**WHAT THE EXERCISE ASKS:**
Each line that includes "Sardá" must be copied from the records.

-- Opening Marker --

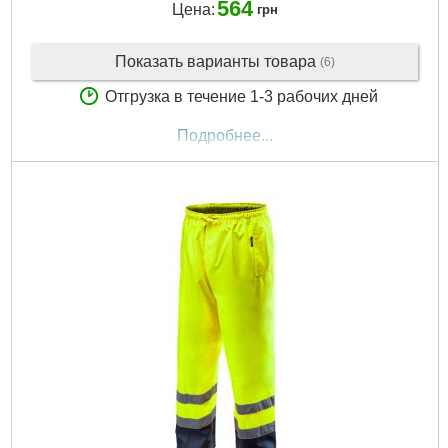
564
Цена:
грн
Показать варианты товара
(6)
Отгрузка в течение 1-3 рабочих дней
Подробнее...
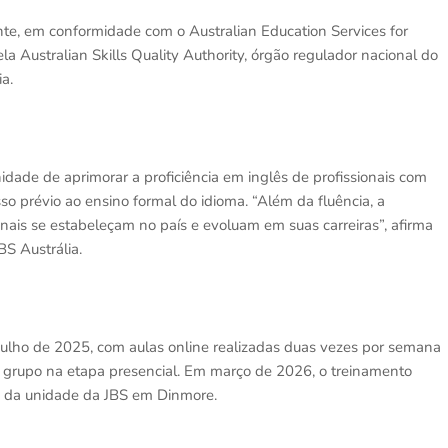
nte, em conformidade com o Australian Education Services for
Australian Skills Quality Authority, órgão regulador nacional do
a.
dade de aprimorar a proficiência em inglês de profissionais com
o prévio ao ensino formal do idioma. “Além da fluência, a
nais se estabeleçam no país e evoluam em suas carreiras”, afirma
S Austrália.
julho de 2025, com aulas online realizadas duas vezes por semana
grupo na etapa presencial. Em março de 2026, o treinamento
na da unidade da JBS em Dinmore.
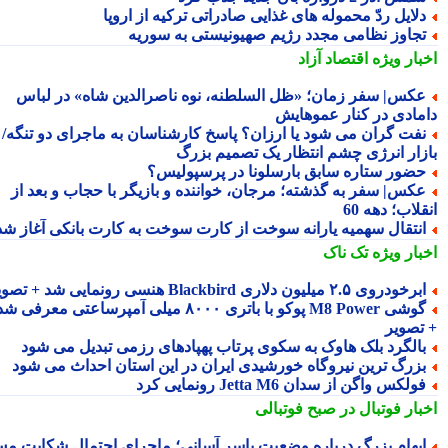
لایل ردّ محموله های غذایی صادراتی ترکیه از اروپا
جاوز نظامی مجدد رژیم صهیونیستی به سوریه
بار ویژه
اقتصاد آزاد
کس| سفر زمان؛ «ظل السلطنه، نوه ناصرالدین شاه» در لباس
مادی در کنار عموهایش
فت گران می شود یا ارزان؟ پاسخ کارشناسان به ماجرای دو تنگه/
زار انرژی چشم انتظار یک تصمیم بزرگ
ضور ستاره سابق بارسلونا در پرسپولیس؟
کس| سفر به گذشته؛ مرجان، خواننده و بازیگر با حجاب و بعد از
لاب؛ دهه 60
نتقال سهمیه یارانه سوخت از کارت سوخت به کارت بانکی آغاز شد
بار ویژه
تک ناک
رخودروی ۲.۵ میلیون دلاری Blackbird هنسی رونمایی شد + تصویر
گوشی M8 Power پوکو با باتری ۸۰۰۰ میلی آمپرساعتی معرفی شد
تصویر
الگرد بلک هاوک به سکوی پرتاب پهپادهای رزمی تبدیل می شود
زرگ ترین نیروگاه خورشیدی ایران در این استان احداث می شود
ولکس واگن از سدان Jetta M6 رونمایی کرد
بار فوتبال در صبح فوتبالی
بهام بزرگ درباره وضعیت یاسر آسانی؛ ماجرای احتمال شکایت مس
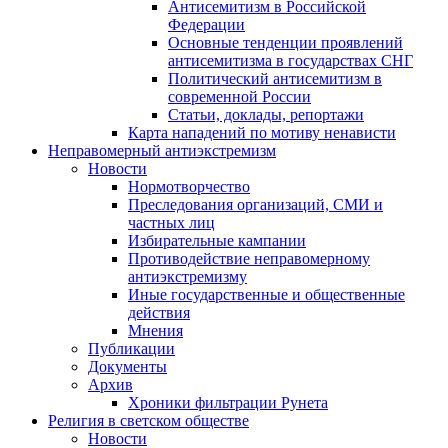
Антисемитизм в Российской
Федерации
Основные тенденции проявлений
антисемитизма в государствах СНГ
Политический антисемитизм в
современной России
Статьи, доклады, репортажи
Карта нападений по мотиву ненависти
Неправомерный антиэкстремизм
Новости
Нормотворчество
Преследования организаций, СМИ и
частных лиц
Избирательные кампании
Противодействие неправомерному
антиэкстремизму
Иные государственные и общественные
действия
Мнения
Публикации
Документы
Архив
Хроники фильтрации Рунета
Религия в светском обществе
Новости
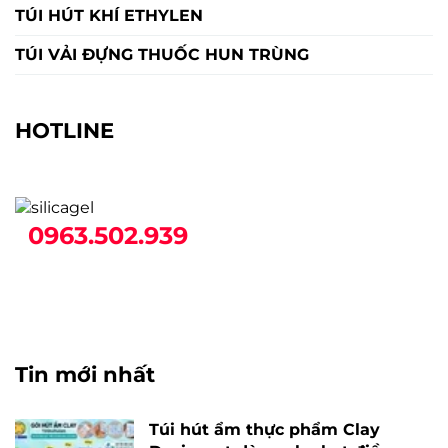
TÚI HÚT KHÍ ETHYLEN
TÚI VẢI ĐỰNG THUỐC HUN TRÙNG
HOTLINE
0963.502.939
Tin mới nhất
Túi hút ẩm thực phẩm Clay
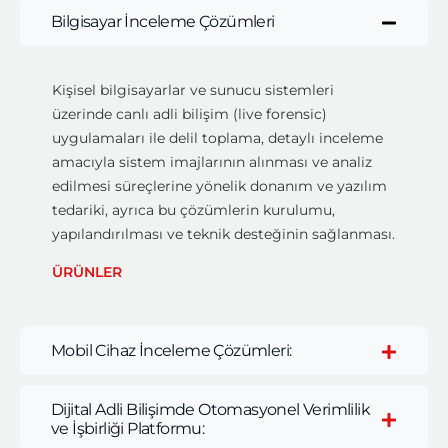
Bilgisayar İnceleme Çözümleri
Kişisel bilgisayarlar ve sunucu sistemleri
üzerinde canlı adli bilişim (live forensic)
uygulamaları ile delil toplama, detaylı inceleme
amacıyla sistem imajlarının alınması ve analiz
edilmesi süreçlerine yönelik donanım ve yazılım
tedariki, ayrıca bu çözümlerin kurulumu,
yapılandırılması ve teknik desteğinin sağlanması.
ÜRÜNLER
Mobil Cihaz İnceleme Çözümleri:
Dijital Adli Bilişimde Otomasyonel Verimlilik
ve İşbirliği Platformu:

-- Closing Marker --
-- Opening Marker --

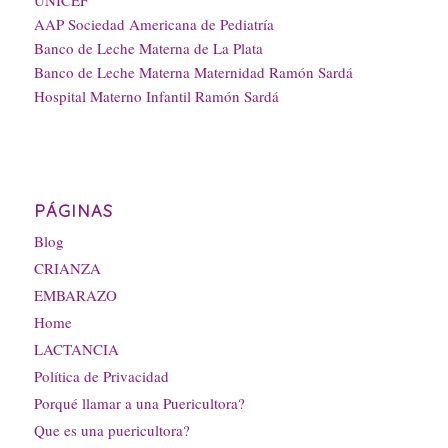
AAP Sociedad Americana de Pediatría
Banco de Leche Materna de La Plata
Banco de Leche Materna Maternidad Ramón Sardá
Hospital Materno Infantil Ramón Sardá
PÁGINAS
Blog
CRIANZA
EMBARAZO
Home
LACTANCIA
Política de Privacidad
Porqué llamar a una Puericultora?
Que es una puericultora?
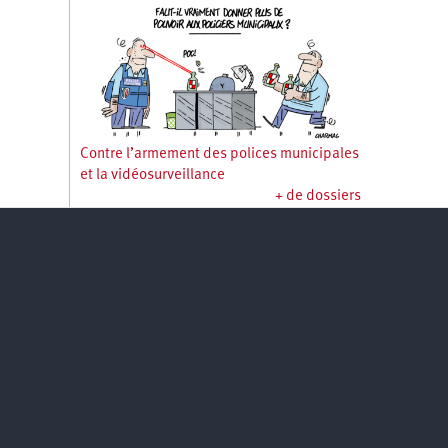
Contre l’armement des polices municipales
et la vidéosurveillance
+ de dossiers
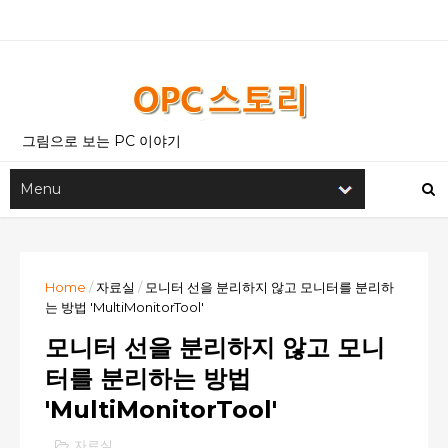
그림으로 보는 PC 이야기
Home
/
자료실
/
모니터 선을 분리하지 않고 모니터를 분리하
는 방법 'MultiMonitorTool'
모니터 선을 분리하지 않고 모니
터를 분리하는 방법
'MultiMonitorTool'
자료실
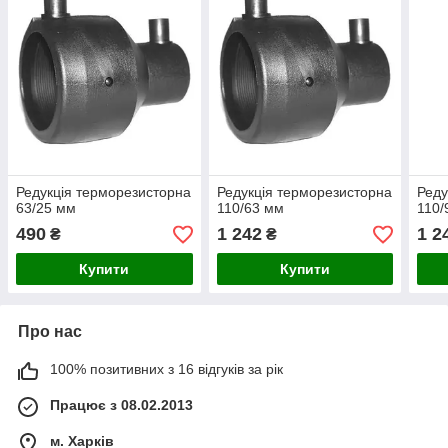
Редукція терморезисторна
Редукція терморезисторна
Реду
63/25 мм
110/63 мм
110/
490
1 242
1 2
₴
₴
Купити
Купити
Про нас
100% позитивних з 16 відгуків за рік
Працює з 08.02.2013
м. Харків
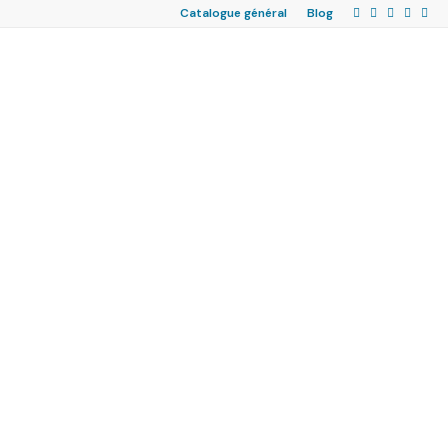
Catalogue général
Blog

-- Closing Marker --

**SOLUTION BELOW:**
Banco de Leche Materna Maternidad Ramón Sardá
Hospital Materno Infantil Ramón Sardá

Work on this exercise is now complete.